Okay, I’m sorry what?!  Seriously bitch, what is your damage?  Who says something like that?  Not tipping is bad enough, but lording your tip money over someone is just so incredibly rude and unwarranted.  I mean, if I were one of her “friends” I would be so massively embarassed to go anywhere with her that involved being served by someone.  I mean, I serve but I am by no means a servant and I am also a human being and a relatively smart one at that so maybe you should check yourself.  Also, you had better believe that I am planning on telling each and every one of my co-workers about this just so that there is never a buyback given, not ever, not once.  I am vindictive and I hold grudges.  Get ready for it, pipsqueak.

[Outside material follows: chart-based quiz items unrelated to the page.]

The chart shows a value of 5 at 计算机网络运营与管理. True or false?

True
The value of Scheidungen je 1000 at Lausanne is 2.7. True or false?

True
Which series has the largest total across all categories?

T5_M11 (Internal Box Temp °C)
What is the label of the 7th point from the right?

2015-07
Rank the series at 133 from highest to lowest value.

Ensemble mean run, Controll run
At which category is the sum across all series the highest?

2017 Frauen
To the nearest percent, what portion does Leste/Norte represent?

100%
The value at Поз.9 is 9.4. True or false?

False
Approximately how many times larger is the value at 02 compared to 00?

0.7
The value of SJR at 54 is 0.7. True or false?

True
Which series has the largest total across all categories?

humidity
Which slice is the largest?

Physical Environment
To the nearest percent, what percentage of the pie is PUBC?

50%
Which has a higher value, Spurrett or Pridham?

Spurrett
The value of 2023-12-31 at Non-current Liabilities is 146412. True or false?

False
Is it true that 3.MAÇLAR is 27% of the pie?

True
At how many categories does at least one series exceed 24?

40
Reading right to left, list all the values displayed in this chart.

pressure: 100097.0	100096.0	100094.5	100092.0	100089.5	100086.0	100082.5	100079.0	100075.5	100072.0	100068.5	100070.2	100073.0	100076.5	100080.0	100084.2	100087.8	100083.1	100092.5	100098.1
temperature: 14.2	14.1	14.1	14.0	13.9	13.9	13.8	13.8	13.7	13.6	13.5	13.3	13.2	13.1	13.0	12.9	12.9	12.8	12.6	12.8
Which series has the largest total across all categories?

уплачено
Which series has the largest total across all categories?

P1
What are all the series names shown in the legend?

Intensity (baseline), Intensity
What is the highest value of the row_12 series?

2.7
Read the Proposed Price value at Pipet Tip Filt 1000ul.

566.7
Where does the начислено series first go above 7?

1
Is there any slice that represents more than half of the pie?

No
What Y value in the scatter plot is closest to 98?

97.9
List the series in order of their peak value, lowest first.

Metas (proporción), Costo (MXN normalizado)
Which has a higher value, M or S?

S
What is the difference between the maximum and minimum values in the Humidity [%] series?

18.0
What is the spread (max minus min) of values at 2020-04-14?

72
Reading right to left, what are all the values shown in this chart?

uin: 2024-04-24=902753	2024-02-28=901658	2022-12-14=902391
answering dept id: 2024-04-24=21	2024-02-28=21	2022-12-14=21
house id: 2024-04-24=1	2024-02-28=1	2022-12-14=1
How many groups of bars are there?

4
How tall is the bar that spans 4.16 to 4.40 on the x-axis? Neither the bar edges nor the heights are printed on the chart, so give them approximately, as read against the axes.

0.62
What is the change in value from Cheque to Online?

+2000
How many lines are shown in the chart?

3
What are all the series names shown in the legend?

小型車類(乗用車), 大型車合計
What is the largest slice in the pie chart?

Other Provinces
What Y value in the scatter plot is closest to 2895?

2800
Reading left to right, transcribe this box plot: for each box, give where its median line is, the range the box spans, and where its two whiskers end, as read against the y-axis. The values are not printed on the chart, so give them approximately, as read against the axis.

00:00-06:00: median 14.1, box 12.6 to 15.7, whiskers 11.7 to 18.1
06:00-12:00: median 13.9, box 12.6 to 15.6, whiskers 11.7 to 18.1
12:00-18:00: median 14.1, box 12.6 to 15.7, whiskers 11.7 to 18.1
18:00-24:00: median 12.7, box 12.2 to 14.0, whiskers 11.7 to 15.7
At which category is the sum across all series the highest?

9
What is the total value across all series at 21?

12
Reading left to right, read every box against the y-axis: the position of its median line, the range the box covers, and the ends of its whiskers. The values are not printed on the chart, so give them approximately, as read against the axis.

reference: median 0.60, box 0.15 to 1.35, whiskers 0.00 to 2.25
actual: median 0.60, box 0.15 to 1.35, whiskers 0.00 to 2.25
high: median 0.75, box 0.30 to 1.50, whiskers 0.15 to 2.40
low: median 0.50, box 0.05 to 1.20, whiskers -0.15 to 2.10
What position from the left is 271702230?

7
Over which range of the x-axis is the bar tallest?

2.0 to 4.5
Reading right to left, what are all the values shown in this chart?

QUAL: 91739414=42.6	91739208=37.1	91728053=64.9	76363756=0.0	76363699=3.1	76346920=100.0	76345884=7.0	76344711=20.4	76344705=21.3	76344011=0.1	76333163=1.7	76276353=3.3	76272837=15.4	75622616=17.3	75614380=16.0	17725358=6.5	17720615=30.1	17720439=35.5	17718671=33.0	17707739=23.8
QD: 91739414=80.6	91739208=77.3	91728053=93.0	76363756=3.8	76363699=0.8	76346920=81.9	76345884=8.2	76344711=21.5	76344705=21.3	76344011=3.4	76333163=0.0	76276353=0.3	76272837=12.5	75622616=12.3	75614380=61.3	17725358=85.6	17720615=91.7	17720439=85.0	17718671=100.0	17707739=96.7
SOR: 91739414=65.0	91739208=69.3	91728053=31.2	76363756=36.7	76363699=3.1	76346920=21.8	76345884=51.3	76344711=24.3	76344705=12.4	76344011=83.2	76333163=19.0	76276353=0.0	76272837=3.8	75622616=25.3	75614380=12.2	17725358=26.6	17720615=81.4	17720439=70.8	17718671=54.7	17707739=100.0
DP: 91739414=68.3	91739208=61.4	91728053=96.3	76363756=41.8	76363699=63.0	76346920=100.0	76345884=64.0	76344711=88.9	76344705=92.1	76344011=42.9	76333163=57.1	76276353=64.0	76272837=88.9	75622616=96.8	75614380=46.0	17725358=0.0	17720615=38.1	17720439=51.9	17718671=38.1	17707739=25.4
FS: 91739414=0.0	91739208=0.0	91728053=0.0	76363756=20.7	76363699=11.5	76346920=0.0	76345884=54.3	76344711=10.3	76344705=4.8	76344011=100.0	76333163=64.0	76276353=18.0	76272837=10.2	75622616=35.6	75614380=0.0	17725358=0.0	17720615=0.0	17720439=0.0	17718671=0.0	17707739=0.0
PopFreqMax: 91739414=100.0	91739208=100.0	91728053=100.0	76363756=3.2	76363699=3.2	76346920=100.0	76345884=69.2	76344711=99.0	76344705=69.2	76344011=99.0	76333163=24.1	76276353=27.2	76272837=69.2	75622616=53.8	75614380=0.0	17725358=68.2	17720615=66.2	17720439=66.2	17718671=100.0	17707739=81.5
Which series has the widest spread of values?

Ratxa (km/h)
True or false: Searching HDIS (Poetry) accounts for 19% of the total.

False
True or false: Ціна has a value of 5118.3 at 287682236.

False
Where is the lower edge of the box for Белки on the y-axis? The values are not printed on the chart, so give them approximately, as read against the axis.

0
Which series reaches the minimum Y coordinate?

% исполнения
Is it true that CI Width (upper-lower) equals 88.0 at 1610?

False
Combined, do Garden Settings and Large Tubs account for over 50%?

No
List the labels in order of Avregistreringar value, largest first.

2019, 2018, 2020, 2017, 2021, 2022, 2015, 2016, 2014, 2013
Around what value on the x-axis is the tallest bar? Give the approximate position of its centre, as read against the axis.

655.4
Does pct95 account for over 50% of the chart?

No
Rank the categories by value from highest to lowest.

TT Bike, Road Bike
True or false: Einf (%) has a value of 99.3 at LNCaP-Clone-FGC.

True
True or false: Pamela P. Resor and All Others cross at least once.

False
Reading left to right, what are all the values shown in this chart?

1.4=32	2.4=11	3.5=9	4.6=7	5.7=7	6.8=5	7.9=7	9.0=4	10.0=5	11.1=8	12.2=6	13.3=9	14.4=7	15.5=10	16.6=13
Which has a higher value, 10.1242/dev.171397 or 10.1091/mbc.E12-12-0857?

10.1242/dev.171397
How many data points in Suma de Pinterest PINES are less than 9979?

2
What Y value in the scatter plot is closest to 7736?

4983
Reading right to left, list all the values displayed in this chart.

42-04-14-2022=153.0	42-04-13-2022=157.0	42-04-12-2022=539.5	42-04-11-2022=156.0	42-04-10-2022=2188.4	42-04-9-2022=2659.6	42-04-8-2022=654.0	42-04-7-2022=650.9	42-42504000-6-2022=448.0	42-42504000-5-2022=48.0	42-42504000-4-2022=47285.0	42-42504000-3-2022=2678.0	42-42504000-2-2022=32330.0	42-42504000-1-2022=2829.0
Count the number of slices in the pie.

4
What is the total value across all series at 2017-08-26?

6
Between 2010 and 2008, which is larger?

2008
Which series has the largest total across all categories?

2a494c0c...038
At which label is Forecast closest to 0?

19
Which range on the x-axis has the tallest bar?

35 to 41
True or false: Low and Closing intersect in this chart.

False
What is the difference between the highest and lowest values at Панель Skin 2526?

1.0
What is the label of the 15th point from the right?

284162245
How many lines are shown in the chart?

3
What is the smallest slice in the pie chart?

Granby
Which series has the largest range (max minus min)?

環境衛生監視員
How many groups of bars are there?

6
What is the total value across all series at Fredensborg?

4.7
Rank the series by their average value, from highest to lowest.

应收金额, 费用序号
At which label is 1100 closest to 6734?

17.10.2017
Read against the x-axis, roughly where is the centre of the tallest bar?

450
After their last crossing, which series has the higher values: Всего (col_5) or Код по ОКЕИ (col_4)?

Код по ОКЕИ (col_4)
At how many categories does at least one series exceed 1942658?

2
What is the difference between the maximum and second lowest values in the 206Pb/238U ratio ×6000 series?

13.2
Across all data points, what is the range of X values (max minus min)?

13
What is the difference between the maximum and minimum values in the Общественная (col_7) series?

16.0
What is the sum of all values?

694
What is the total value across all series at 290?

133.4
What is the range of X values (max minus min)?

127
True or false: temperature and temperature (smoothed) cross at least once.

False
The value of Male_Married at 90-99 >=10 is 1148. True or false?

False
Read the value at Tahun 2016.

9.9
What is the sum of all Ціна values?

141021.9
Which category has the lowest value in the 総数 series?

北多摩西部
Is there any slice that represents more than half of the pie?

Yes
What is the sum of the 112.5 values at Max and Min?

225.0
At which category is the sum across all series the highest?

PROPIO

So here’s the thing.  Tipping is obviously better than not tipping, especially when the service you get is good.  But not tipping does not necessarily make you an asshole, it just makes you uneducated to the appropriate ways to behave when you are in a social environment involving a bartender, a server or any other manner of person helping you between your current state, without food or drink, and the state you aspire to be in, drinking and/or eating something delicious.  There is never an excuse for being an asshole when you are treated like a human being.  Ever.  So, if you don’t tip and are nice, I will forgive you although I won’t give you things for free.  If you don’t tip and are an asshole, or if you don’t tip and then make a huge fucking statement about how you are tipping on the rare occasion that you do so in order to make it known that you are an entitled, cheap fuck, then you should never leave your house and you certainly shouldn’t come into my bar.

And so, to the pipsqueak, I would like to let you know that the other day on my way to work I saw you and your boyfriend (who is also an asshole, for those who are wondering) I was about halfway to tripping you so you fell right on your face and crushed your hand under your comically large law book but I decided to be the bigger person.  So, you’re welcome.